> [Brief]
Copy out exactly the lines from the one containing "- ADVERTENCIA! No" to the last line of the records below, both included, and leave out any pictures.

-- Source data follows --

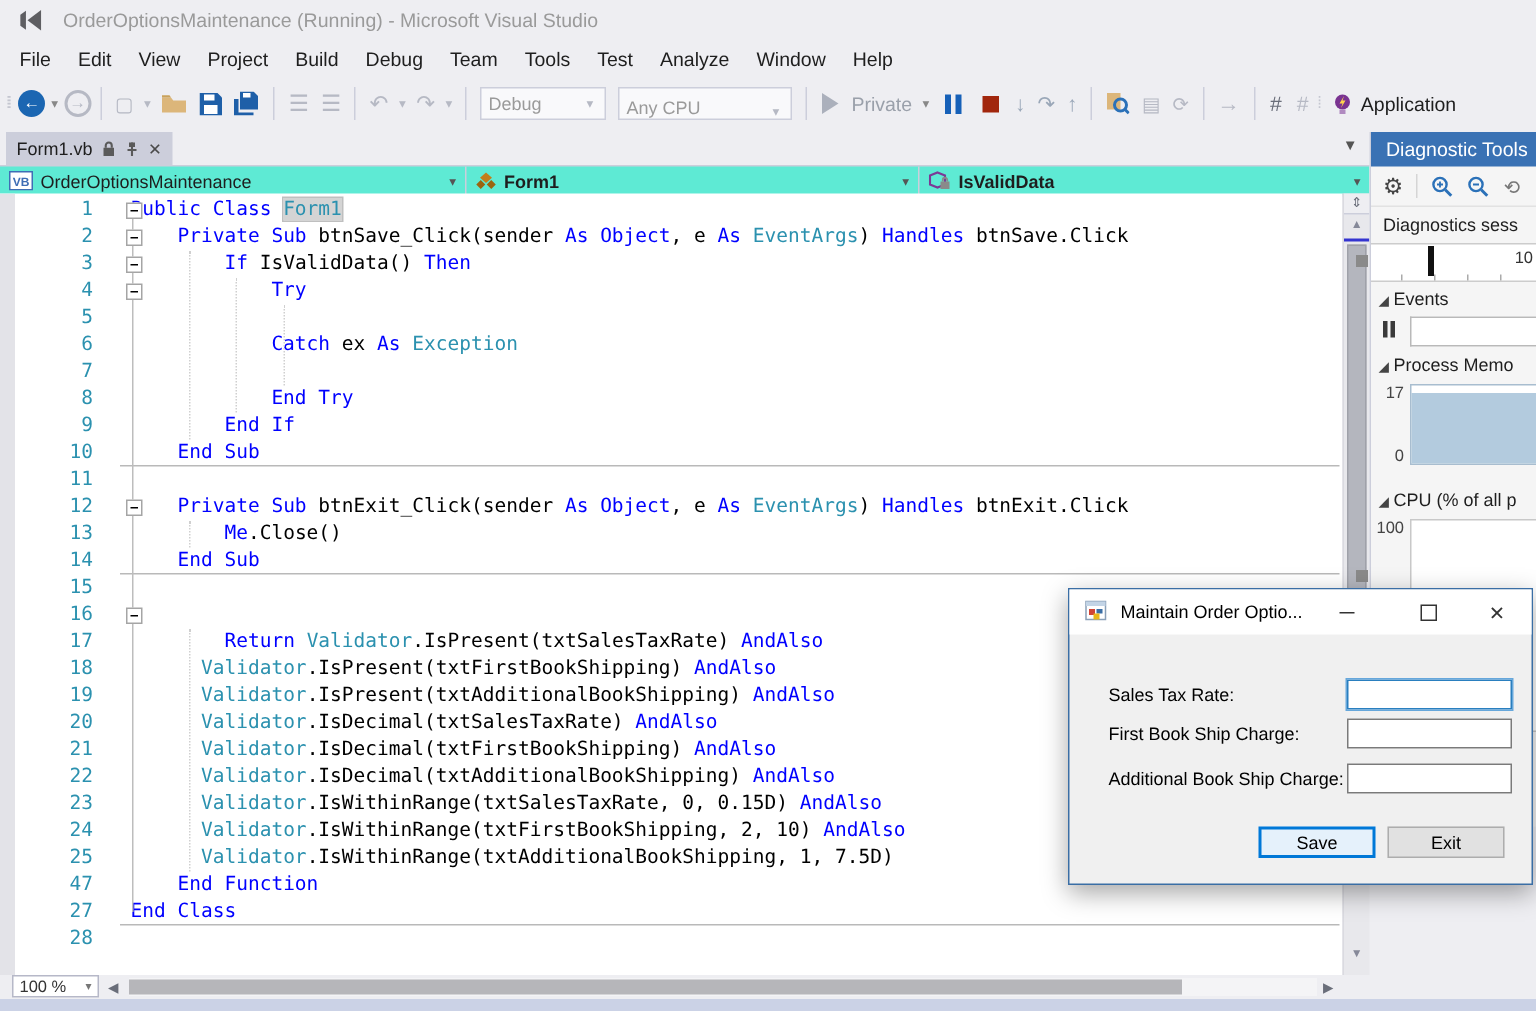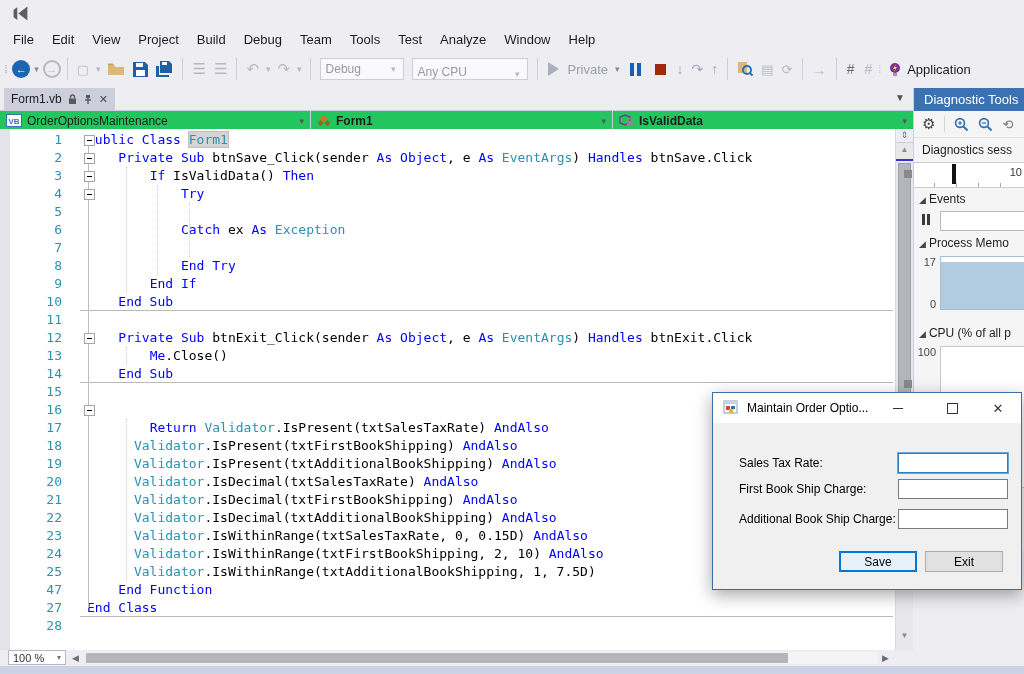"OrderOptionsMaintenance (Running) -" span { html: none -> <span>OrderOptionsMaintenance (Running) - Microsoft Visual Studio</span> }
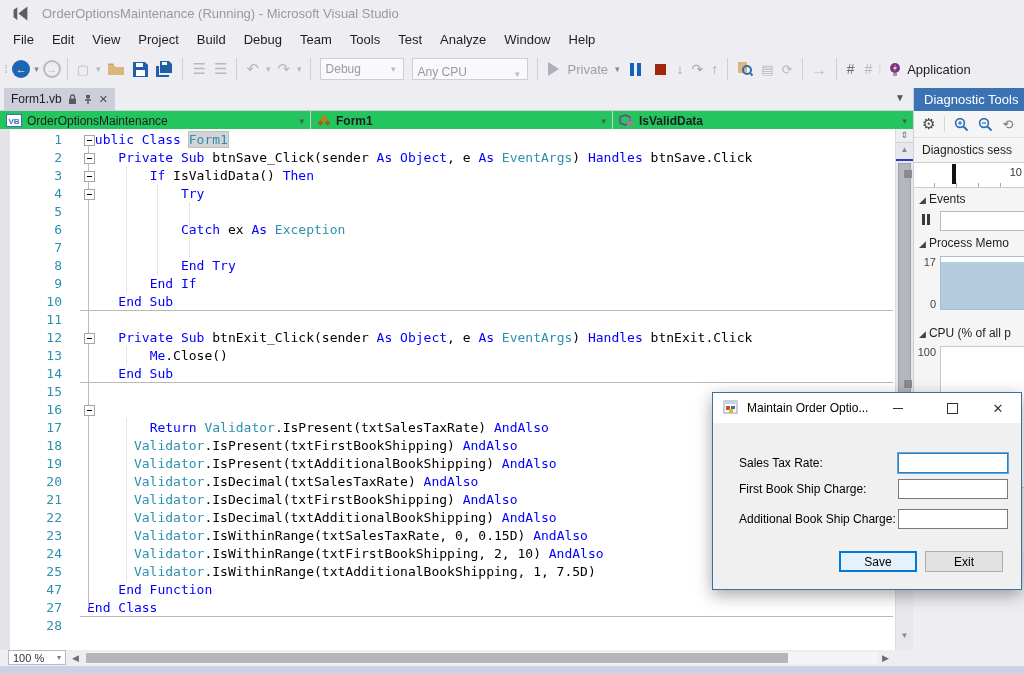"VB" #navbar { background: #22c55e -> #5eead4 }
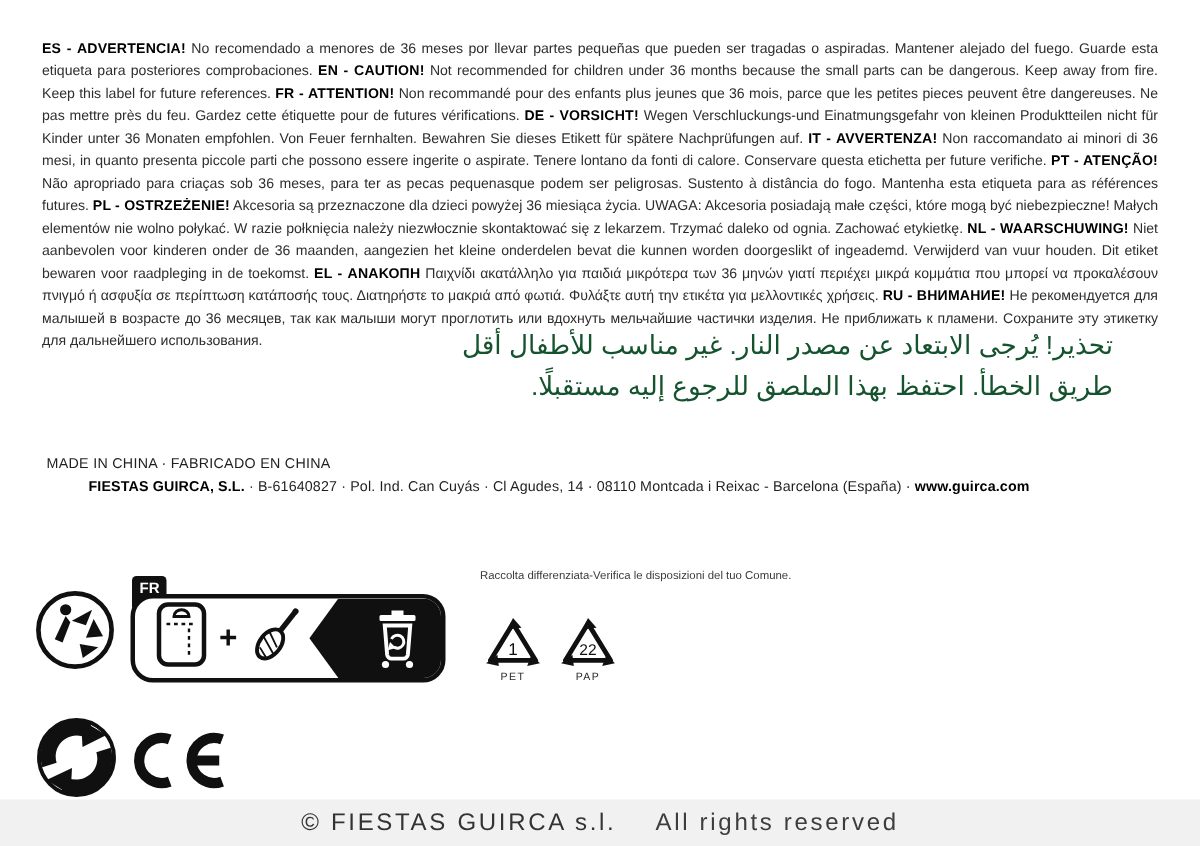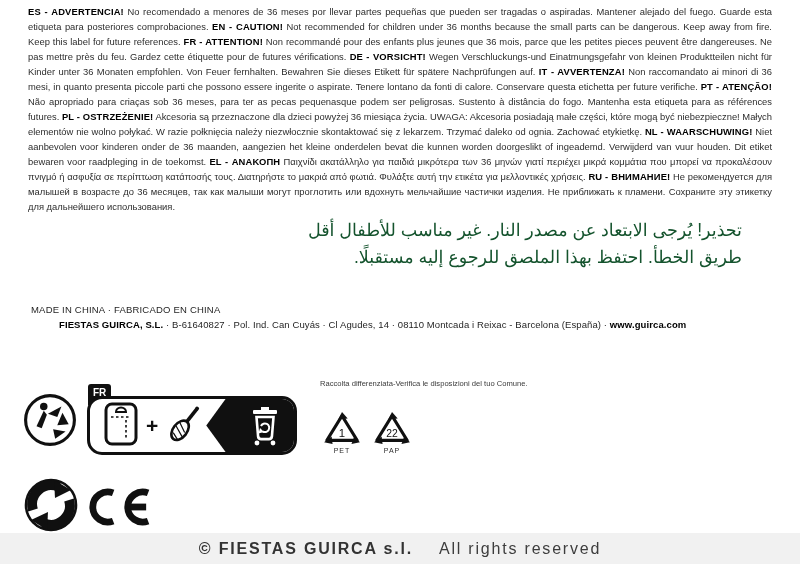"ES - ADVERTENCIA! No recomendado" .warning-block { top: 4px -> 24px }
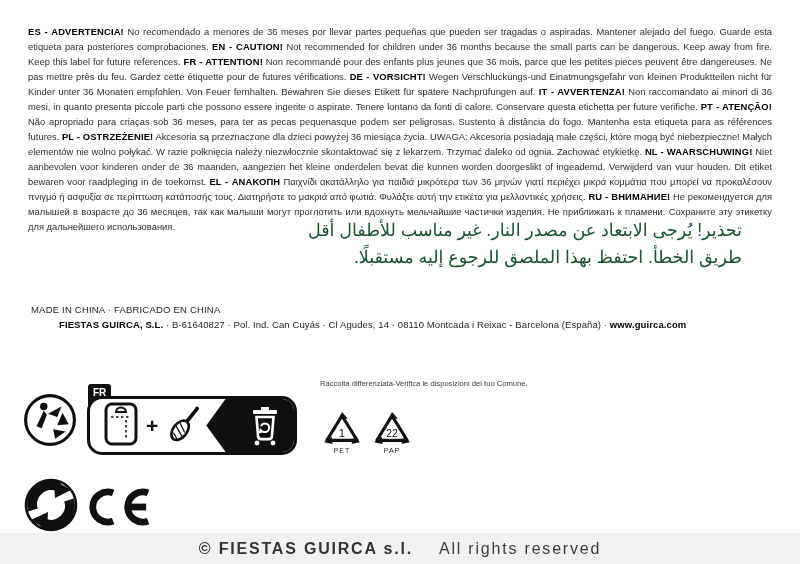"© FIESTAS GUIRCA s.l." .footer-bar b { font-weight: bold -> normal }
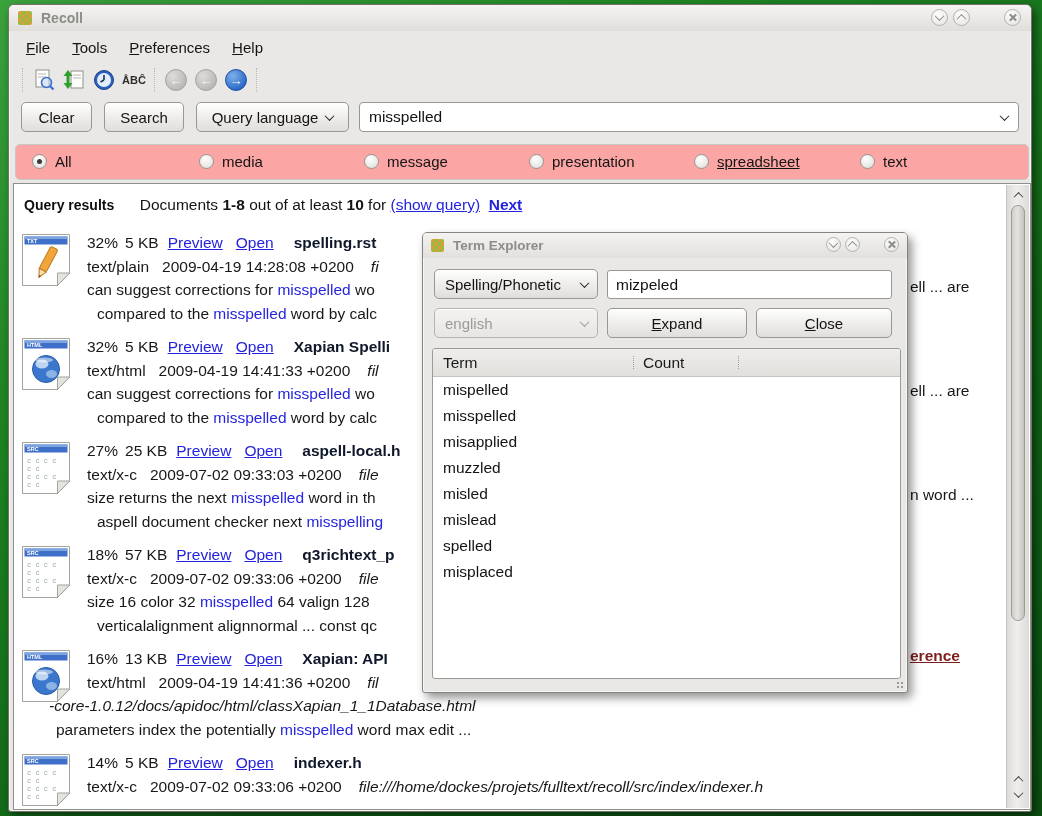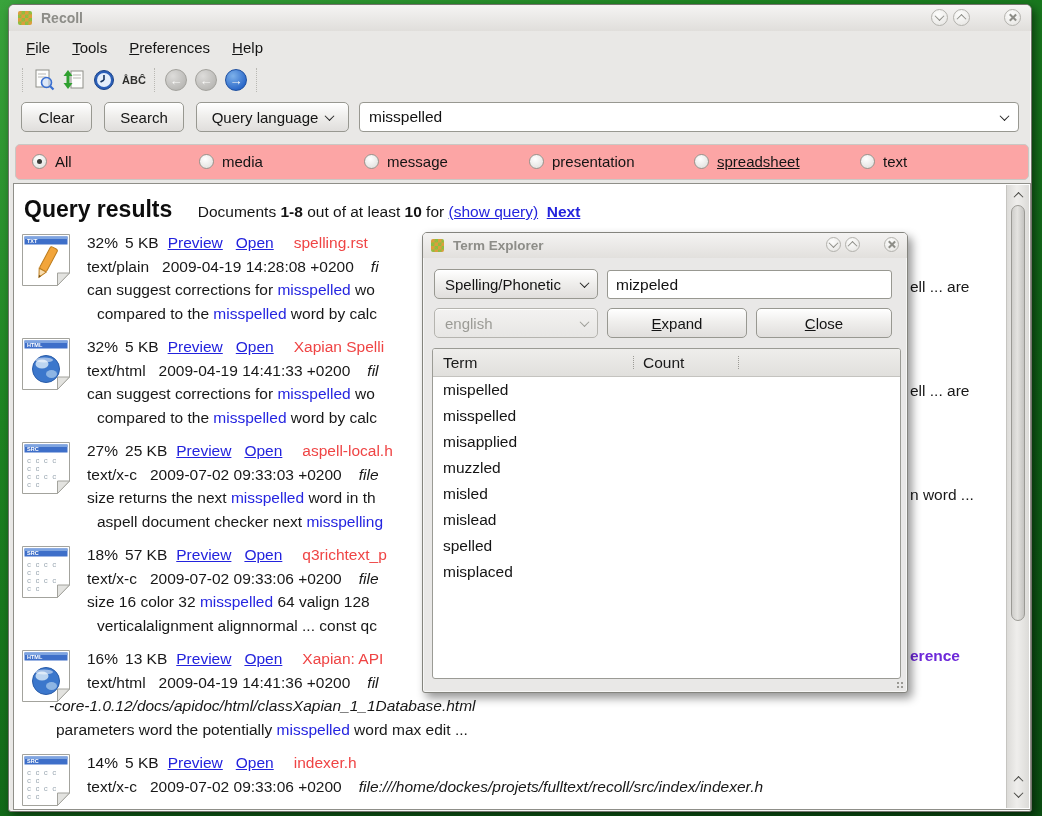"Query results" .qrtitle { font-size: 23px -> 14px }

-- Source data concluded --

> [Answer below]
"ES - ADVERTENCIA! No recomendado" .warning-block { top: 4px -> 24px }
"© FIESTAS GUIRCA s.l." .footer-bar b { font-weight: bold -> normal }
"Query results" .qrtitle { font-size: 23px -> 14px }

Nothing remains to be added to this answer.